The use of dexmedetomidine amongst respondents from different societies clearly differed with regard to patient age categories, routes of administration, bodyweight-based dosages, dosing regimens and the availability of protocols. We argue that paediatric anaesthesiologists from different societies must learn from each other’s experiences, share information and ultimately reach a consensus on the optimal dexmedetomidine therapy in paediatric anaesthesia. Consensus could be reached by evidence, expert interpretation and experience. Consequently, appropriate use of dexmedetomidine would be stimulated and lead to fewer differences in drug prescriptions amongst hospitals and consequently improve patient safety [42]. This consensus should also include adverse drug reactions in infants and provide an option to report suspected adverse drug events for pharmacovigilance. According to the published data in 2020 in the public dashboard of FDA Adverse Events Reporting System (FAERS), currently, 16% (269/1698) of the reports regarding dexmedetomidine as a suspect agent for an adverse event were found in the paediatric population [43]. Of these 269 reports, 247 are classified as serious. These data support the need for close monitoring of patients, adequate pharmacovigilance, more information on the PK/PD in paediatrics and awareness of potential life-threatening events in off-label use.

We hypothesise that the unproven neurotoxicity of currently used anaesthetics reduces the need for the introduction of new drugs. The lack of evidence on the advantages of dexmedetomidine does not provide a reason to change current practice by introducing a new off-label drug with unknown short-term and long-term risks.

Although we reached out to four major societies and associations for paediatric anaesthesiologists, we could not reach all paediatric anaesthesiologists because not everybody is a member of one of these societies. We probably missed a large proportion, primarily those working in Asia, Africa and South America [44]. E-mails with a link to the survey were sent out by the societies themselves, on different dates after July 16, 2019. The closing date was the same for all societies: August 16. The different time windows to respond to the survey could have led to response bias. We acknowledge the responder and non-responder bias for this survey, which could have influenced the results. Those who do not use dexmedetomidine in paediatrics might have been less likely to participate since they do not have any benefits from participation in the study. The target response rate was set at 25%, based on the anaesthesiologists’ heavy workload.

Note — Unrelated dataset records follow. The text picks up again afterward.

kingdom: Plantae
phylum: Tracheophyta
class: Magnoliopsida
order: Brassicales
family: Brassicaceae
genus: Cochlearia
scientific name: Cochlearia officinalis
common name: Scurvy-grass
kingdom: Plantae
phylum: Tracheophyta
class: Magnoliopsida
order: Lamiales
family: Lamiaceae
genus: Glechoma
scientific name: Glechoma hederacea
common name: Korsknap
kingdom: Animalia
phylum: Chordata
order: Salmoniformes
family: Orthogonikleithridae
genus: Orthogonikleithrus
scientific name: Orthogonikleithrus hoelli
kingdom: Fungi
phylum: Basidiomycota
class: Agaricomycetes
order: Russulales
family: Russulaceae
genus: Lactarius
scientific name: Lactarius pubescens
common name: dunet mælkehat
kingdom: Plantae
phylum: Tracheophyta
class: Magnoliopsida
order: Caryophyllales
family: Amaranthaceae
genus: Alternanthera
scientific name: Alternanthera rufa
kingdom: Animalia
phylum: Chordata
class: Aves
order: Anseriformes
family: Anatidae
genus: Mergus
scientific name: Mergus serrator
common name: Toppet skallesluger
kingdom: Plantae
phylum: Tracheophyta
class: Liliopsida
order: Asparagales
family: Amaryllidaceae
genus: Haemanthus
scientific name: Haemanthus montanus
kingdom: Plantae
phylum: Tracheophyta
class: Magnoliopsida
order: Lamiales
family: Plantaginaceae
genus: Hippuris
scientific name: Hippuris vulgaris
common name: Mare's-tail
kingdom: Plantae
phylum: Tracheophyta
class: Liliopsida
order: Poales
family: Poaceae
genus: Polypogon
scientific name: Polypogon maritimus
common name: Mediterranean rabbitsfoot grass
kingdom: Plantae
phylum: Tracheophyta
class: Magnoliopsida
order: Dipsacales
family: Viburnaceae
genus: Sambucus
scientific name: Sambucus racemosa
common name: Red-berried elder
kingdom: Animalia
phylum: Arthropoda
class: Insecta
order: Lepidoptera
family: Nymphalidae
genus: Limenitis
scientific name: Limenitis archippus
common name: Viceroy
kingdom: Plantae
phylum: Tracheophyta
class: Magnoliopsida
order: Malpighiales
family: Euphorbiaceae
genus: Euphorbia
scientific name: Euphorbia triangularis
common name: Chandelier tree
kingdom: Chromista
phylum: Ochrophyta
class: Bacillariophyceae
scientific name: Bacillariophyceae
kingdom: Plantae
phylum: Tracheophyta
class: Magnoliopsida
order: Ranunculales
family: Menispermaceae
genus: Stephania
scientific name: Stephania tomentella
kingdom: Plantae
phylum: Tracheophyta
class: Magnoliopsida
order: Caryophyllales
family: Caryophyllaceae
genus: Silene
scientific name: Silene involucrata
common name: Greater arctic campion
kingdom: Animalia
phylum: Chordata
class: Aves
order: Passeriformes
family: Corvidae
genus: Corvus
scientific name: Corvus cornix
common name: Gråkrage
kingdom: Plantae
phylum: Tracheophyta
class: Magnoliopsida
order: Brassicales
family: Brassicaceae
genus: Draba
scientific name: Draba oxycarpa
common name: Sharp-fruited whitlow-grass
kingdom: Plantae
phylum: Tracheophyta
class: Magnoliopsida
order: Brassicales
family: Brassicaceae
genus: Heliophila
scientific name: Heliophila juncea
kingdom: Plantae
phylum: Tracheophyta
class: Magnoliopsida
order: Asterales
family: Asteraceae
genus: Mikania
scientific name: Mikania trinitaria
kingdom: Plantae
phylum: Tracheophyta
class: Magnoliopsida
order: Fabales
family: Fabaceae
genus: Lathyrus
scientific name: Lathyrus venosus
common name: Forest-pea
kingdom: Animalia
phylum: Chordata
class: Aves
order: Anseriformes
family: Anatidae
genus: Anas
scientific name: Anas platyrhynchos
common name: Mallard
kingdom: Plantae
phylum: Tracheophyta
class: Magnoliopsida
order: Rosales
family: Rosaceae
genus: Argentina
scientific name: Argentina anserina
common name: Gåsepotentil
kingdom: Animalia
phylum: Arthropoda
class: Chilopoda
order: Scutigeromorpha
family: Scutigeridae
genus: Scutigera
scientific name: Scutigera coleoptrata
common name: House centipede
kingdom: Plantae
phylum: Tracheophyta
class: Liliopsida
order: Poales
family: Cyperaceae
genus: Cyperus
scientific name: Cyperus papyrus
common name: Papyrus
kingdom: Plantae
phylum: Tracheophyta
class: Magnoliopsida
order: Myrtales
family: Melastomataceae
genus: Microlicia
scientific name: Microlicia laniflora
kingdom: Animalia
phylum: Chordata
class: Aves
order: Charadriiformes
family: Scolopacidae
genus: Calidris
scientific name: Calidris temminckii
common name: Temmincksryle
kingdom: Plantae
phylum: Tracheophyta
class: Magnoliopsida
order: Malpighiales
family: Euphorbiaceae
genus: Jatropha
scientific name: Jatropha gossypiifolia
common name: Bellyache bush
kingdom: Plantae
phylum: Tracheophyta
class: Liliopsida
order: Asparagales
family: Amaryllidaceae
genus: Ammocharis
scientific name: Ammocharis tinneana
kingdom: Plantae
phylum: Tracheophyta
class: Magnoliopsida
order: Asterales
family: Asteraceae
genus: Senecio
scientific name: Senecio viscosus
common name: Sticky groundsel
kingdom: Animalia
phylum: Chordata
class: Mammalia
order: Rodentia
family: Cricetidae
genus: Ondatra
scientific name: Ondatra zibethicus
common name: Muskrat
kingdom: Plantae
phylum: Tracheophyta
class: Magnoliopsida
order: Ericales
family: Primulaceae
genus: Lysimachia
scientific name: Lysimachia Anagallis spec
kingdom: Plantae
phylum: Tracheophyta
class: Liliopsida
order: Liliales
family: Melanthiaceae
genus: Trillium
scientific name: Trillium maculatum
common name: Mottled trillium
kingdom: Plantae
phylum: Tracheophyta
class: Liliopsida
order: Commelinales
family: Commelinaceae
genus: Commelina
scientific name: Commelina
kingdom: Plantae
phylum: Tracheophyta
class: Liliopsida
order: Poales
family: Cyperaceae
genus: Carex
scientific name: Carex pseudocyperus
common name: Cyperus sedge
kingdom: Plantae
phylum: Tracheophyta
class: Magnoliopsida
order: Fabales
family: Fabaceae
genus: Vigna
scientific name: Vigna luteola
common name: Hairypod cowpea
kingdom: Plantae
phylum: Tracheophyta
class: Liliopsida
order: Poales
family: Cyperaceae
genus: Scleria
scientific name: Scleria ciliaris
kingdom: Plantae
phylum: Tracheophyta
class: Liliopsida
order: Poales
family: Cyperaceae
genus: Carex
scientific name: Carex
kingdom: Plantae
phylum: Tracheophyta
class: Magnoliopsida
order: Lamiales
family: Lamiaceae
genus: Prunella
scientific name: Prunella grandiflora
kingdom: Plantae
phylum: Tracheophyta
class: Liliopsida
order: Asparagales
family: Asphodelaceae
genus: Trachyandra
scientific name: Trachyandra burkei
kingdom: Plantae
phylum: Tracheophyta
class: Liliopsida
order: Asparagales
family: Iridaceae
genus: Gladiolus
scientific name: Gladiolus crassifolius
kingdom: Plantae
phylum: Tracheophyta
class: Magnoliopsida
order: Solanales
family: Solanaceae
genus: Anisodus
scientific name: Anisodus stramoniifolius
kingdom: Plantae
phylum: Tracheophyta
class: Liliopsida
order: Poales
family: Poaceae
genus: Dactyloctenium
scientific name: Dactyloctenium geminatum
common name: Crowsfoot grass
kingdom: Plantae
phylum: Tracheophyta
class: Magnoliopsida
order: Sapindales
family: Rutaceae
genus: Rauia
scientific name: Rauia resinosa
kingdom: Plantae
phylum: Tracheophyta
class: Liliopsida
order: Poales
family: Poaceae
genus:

The total number of anaesthesiologists approached could be an overestimation because some anaesthesiologists may a member of multiple societies, which could be an explanation of the low response rate. Furthermore, except for ESPA members, we do not know how many anaesthesiologists actually read the e-mailed invitation and did not respond or how many anaesthesiologists missed the e-mail because it was relegated to the “spam” folder. Furthermore, since physicians receive at least one survey daily, it is not likely that they participate in every survey [45].

The majority of respondents in this survey use dexmedetomidine in paediatric anaesthesia, despite its off-label status and the lack of protocols. Dexmedetomidine provides sedation with minimal respiratory depression and a quick onset mechanism. Furthermore, it quickly wears off, augments analgesia and is associated with only mild adverse drug reactions that rarely require treatment. Intercontinental sharing of experience and information would be desirable. Due to the off-label use and lack of evidence on dexmedetomidine in children, a consensus amongst experts on the use of this promising drug is decisive for future use. Peer-reviewed protocols, dosage recommendations and teaching opportunities would be helpful in sharing the promising properties and safety of dexmedetomidine in paediatric care.